How to Protect Yourself
Defending against AI-assisted malware assembly lines requires assuming that malicious code and phishing content will be cheap to produce and constantly changing.
Harden email and identity defenses: enforce multifactor authentication, deploy phishing-resistant methods where possible, and strengthen email filtering with attachment sandboxing and URL analysis.
Prioritize behavior-based detection: signatures still matter, but endpoint detection and response tools should focus on suspicious behaviors such as script execution, credential dumping, registry persistence, and unusual outbound connections.

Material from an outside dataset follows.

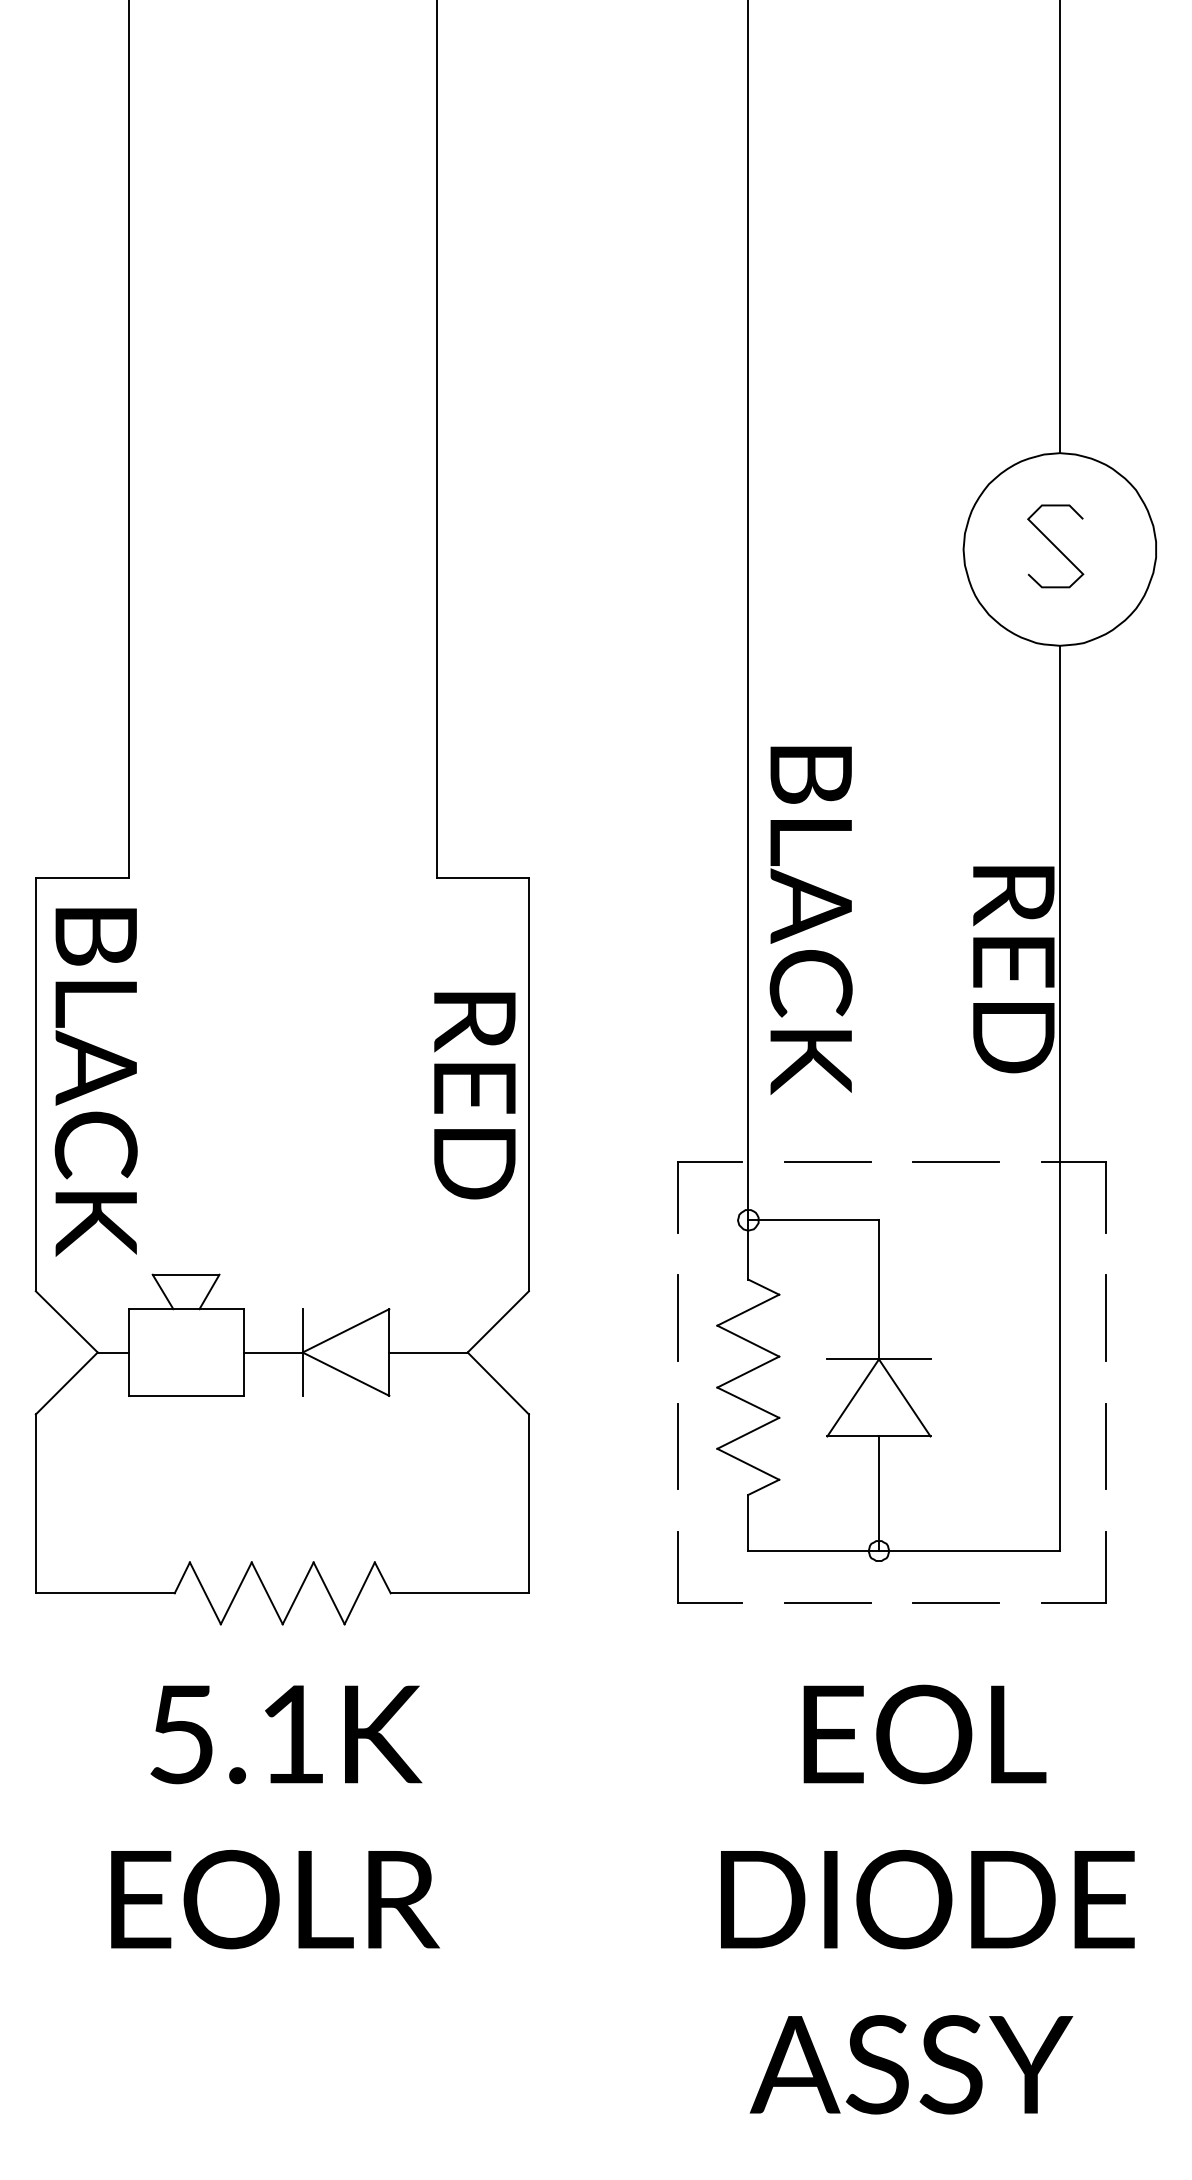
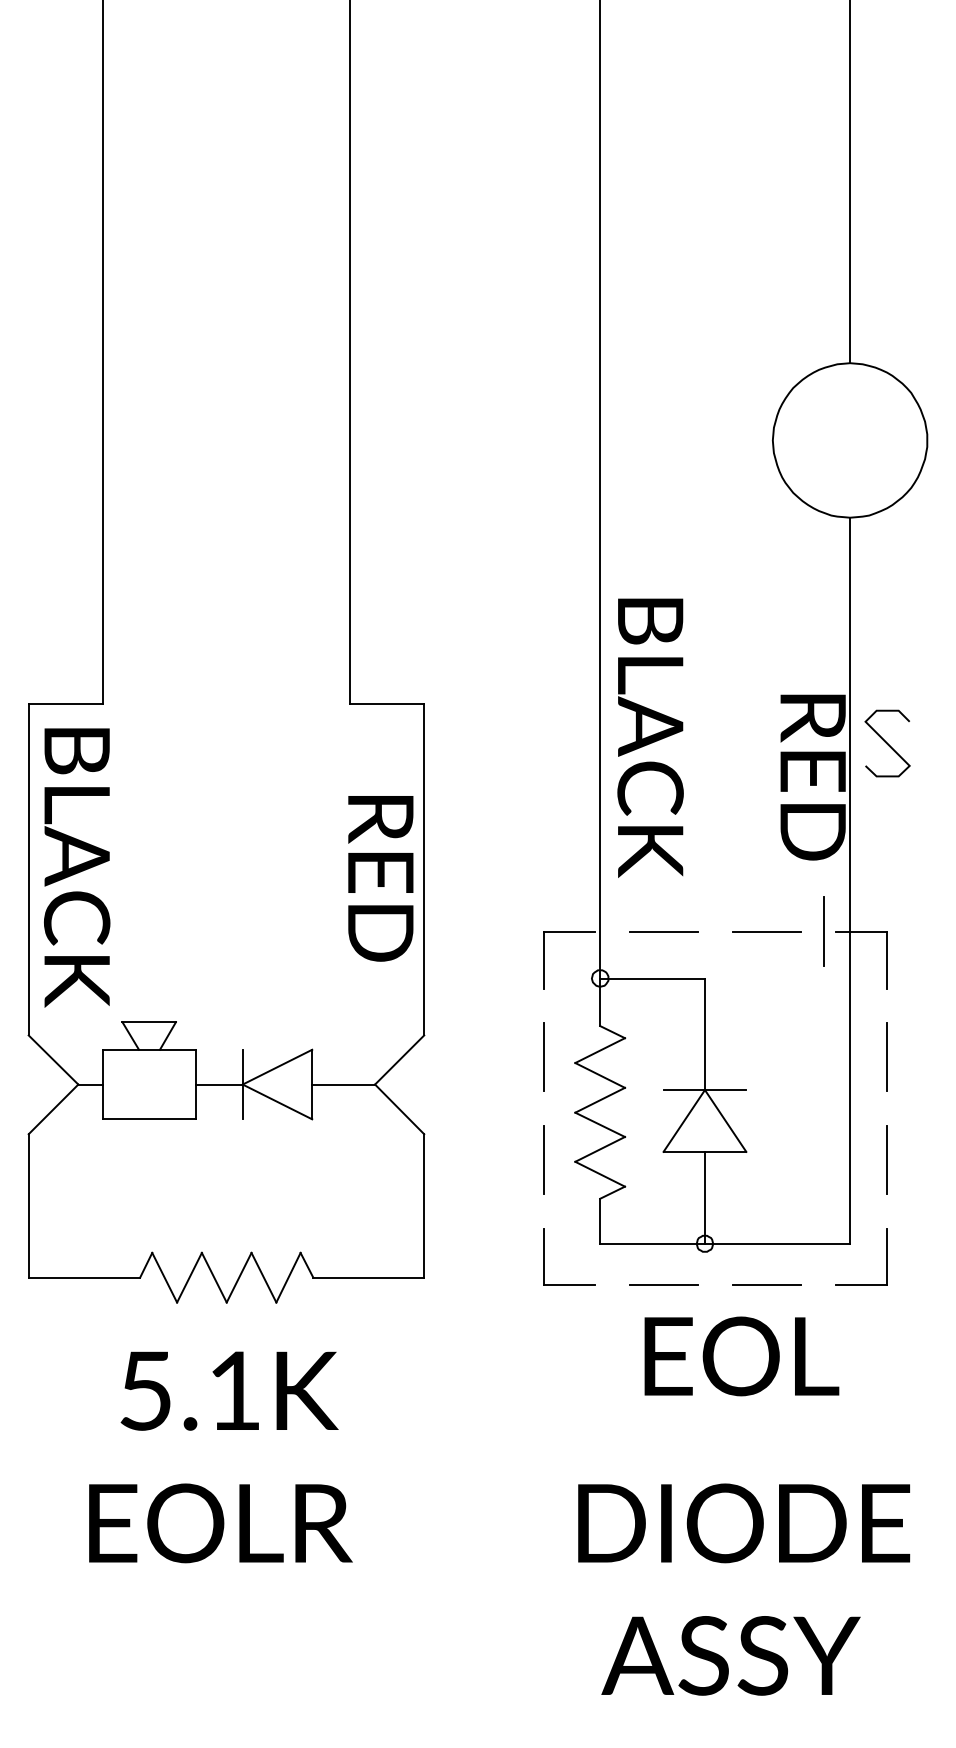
curve: (1055, 546) -> (887, 743), moved
line: (1026, 1161) -> (823, 931), added
text: (924, 1734) -> (741, 1356), moved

Restrict scripting environments: limit PowerShell, macros, and unsigned scripts where business needs allow. Application control and least privilege can sharply reduce the blast radius.
Patch quickly: AI helps attackers iterate faster, so known vulnerabilities remain a prime entry point. Maintain aggressive patching for operating systems, browsers, VPN gateways, and productivity software.
Train users on targeted phishing: staff should expect highly tailored messages with realistic language and topical lures. Verification procedures for attachments and credential requests are essential.
Secure remote access and privacy: when working remotely or using public networks, use reputable VPN services to encrypt traffic and reduce exposure. Tools such as hide.me can add a protective layer, especially on untrusted Wi-Fi, though a VPN is not a substitute for endpoint protection or MFA.
Segment networks and monitor exfiltration: limit lateral movement and watch for unusual data compression, archive creation, or outbound transfers to newly observed infrastructure.
Ultimately, organizations should prepare for a future where attackers can cheaply manufacture malware variants on demand. The answer is not to chase every hash, but to reduce exploitable pathways, improve resilience, and detect malicious behavior earlier in the kill chain.
Conclusion
APT36’s apparent embrace of AI-assisted malware production is less a story about brilliant machine-generated code than about industrial efficiency. By turning malware creation into a repeatable, high-volume workflow, the group may be able to compensate for limited sophistication with relentless output. That is a meaningful shift for defenders, because scale itself is a weapon. As AI continues to compress the time and skill needed to build offensive tooling, security teams will need to rely more on layered controls, behavioral analytics, and disciplined operational hygiene than on static detections alone.